Sexuelle Belästigung durch Insektenhotel?

Tangstedt Im Tangstedter Rathaus laufen die Telefone heiß, die Mitarbeiter müssen sich zuhauf Beschwerden und wüste Beschimpfungen anhören. Anlass sind vermeintlich harmlose Baumfiguren mit Haaren aus Sisal, Scheuertüchern als Röckchen und Hüten aus Kokos-Pflanzschalen. Kurz vor Ostern tauchten sie auf Verkehrsinseln und in Straßenbeeten auf. Drei von ihnen empfangen Besucher der Eichholzkoppel, zwei weitere haben Stellung gegenüber des Bürgermeisterhauses in Wiemerskamp bezogen.

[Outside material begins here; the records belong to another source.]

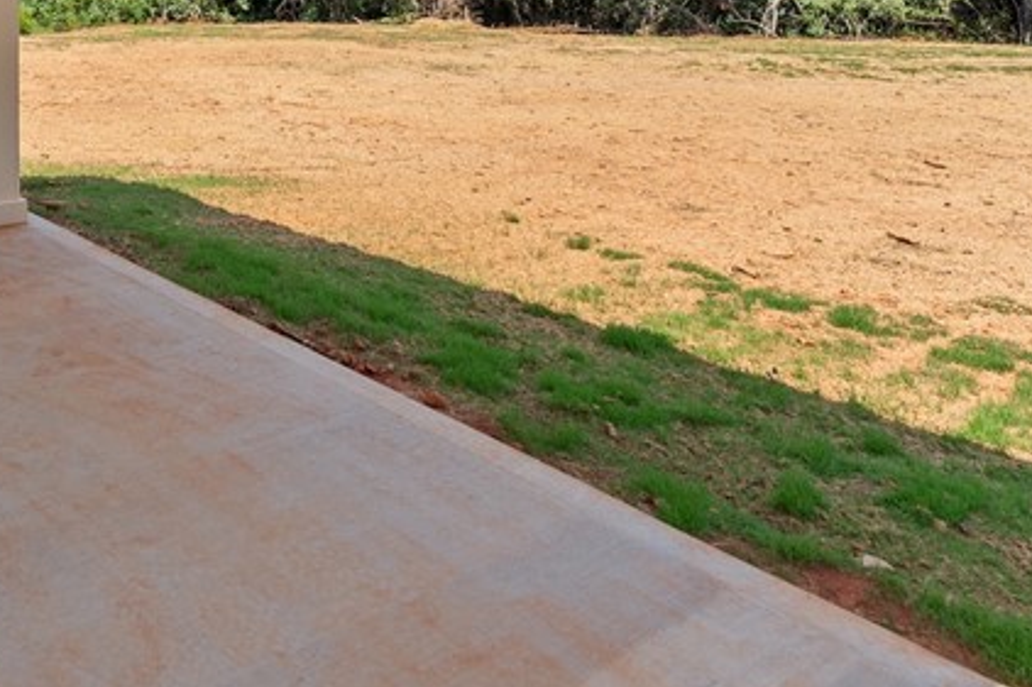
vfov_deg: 32.0
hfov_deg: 47.1
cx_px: 78
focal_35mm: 36
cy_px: -92
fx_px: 1032
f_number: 5.6
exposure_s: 1/160
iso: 400
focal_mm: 14
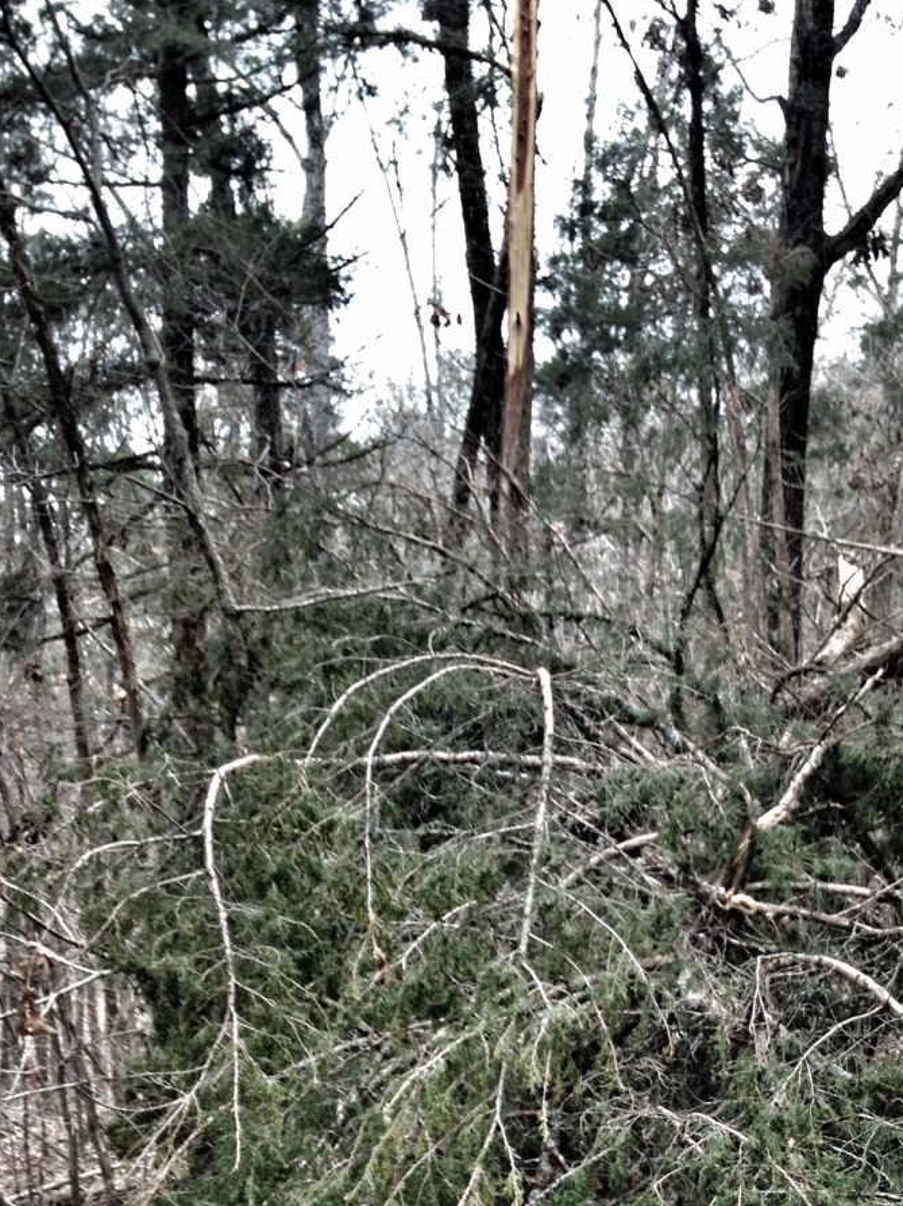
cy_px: 1093
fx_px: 2228
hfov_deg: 22.7
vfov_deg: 29.0
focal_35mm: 64
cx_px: 678
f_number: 2.4
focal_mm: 4.28
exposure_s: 1/120
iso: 80
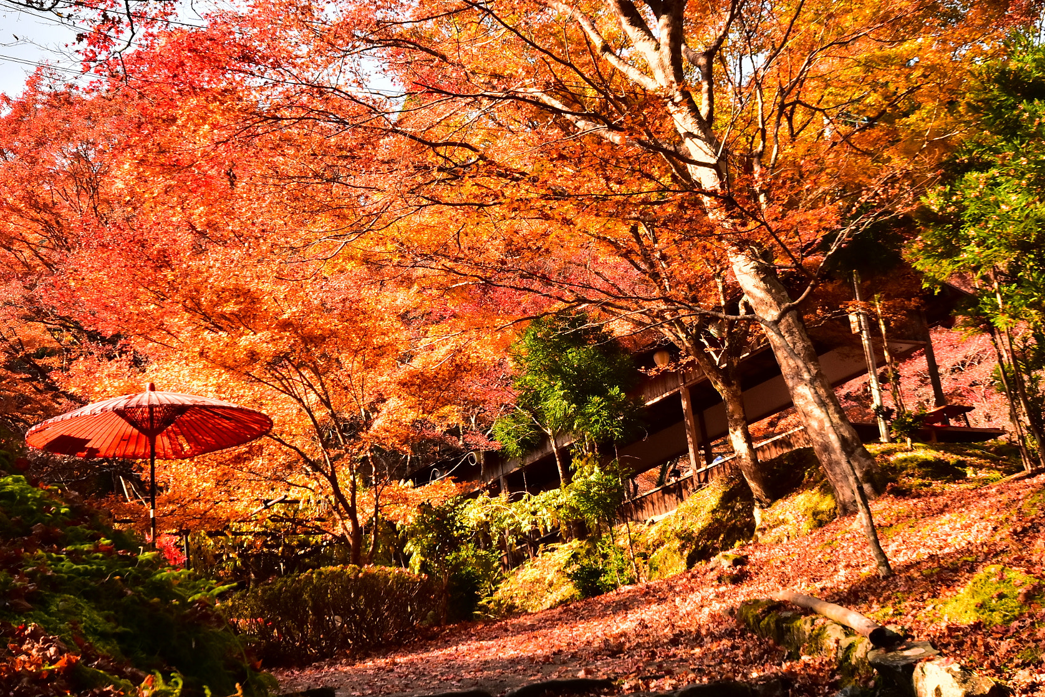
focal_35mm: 44
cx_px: 447
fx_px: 1277
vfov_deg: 30.5
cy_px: 300
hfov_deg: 44.4
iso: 200
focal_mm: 24
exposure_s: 1/160
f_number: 8
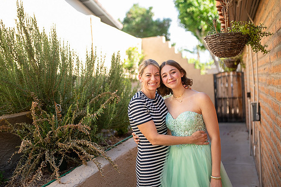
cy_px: 94
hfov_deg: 54.5
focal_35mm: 35
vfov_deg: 37.8
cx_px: 140
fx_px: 273
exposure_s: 1/2500
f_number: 1.4
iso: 400
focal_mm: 35
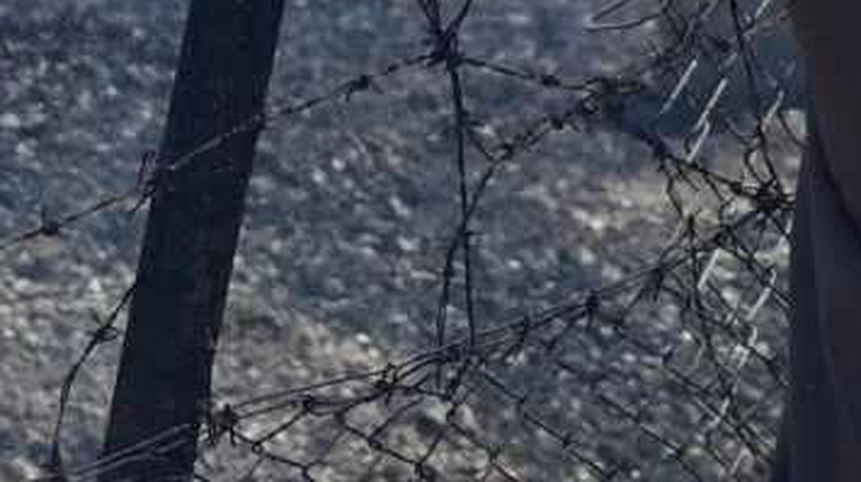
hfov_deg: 5.5
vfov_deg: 3.0
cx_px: 757
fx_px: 8965
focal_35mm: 393
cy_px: -905
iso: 125
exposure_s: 1/2500
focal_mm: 52
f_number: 4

Setzt Tangstedt auf naive Kunst im öffentlichen Raum? Ganz falsch. “Die gemeindeeigenen Beete waren in einem katastrophalen Zustand und der Bauhof sollte sie aufhübschen“, sagt Bürgermeister Norman Hübener. Das ließ sich die neue Landschaftsgärtnerin Jane Jäger nicht zweimal sagen: Unkraut weg, Kiesel rund um die Beetrosen und zur Krönung handgemachte Holzskulpturen.

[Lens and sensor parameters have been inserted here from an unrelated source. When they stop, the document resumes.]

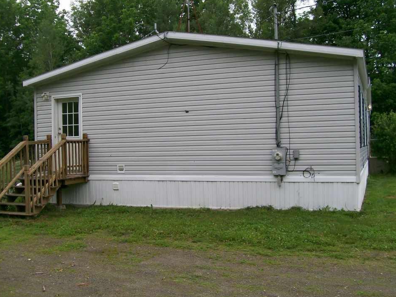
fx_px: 446
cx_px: 189
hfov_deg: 47.8
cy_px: 151
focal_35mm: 39
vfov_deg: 36.8
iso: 80
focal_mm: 6
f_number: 2.7
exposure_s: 1/789
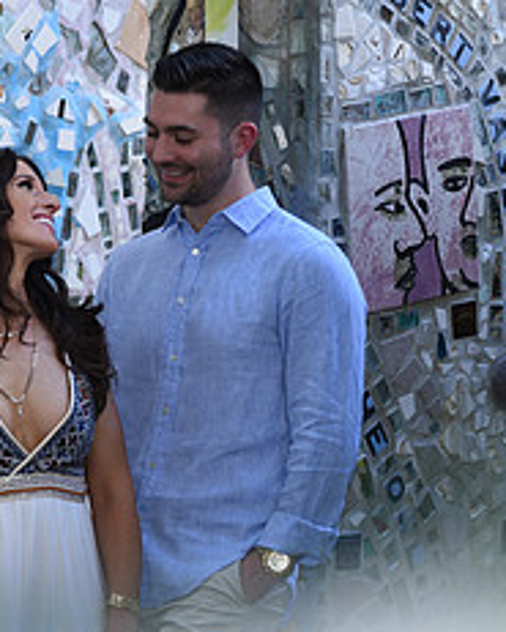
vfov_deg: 9.7
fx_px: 3741
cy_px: 371
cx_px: 191
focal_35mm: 200
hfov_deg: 7.7
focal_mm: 85
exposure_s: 1/160
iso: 320
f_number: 4
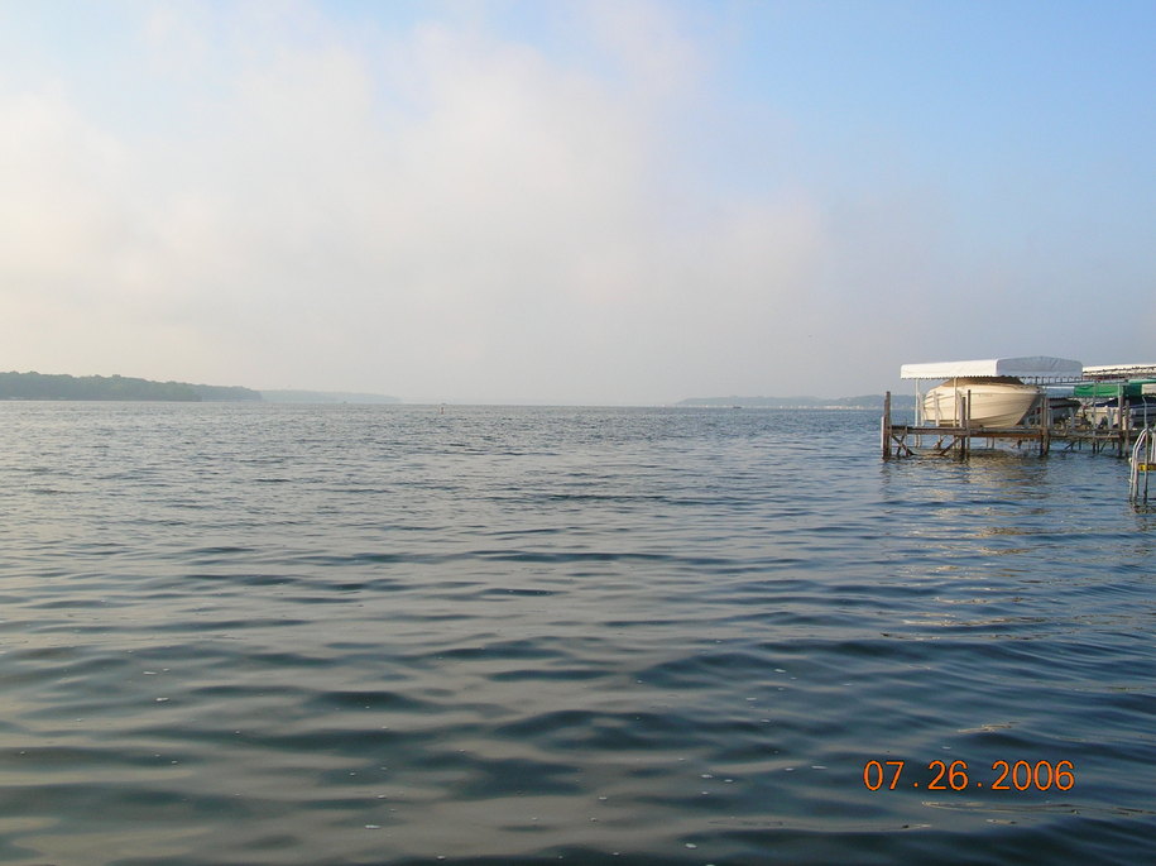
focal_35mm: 36
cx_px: 578
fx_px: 1201
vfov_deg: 39.6
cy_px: 433
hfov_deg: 51.4
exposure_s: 1/347
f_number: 3.7
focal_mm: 6
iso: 50
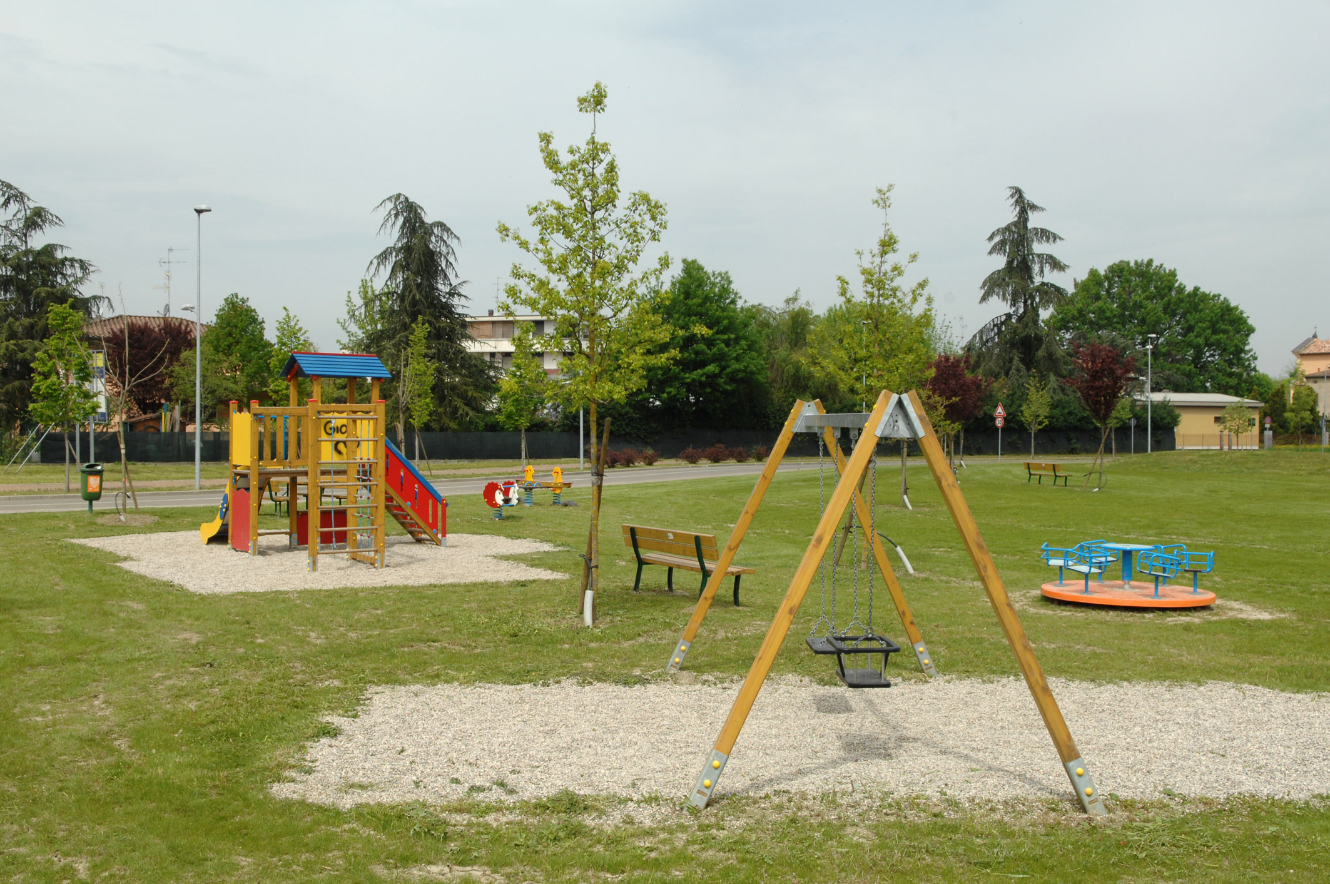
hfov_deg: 53.2
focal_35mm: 36
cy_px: 442
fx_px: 1329
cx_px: 665
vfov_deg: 36.8
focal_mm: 24
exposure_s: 1/400
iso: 250
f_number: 10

“Das sind kreative Insektenhotels mit Verstecken und Brutplätzen für Käfer, Schmetterlinge und andere Flügelwesen, deren Lebensraum auch durch insektenfeindliche Gartengestaltung dramatisch eingeschränkt wird“, erklärt die 32-Jährige.

Eichholzkoppel-Anwohner Thomas Averesch findet die Figuren “putzig, sie bringen uns beim Vorbeigehen oder -fahren zum Schmunzeln.“ Andere Mitbürger dagegen fühlten sich von der Form mancher Ast-Nase sexuell belästigt. “Über die detaillierte Gestaltung einiger Figuren muss noch mal gesprochen werden“, so der Bürgermeister. Die heftigen Reaktionen aus der Bevölkerung verwundern ihn: “Sicher sind sie auch der Unwissenheit über das Umweltschutzprojekt geschuldet. Immerhin heißt es ständig, Tangstedt soll sich verändern, aber jedem kann man es nicht recht machen. Vorerst werden keine neuen Figuren aufgestellt.“ Übrigens: Über die vermeintlich anstößigen “Nasen-Männchen“ freuen sich nun die Kinder der KiTa Wilstedt – die diskutieren nicht über Kunst, sondern haben Spaß am ungewöhnlichen Insektenschutz.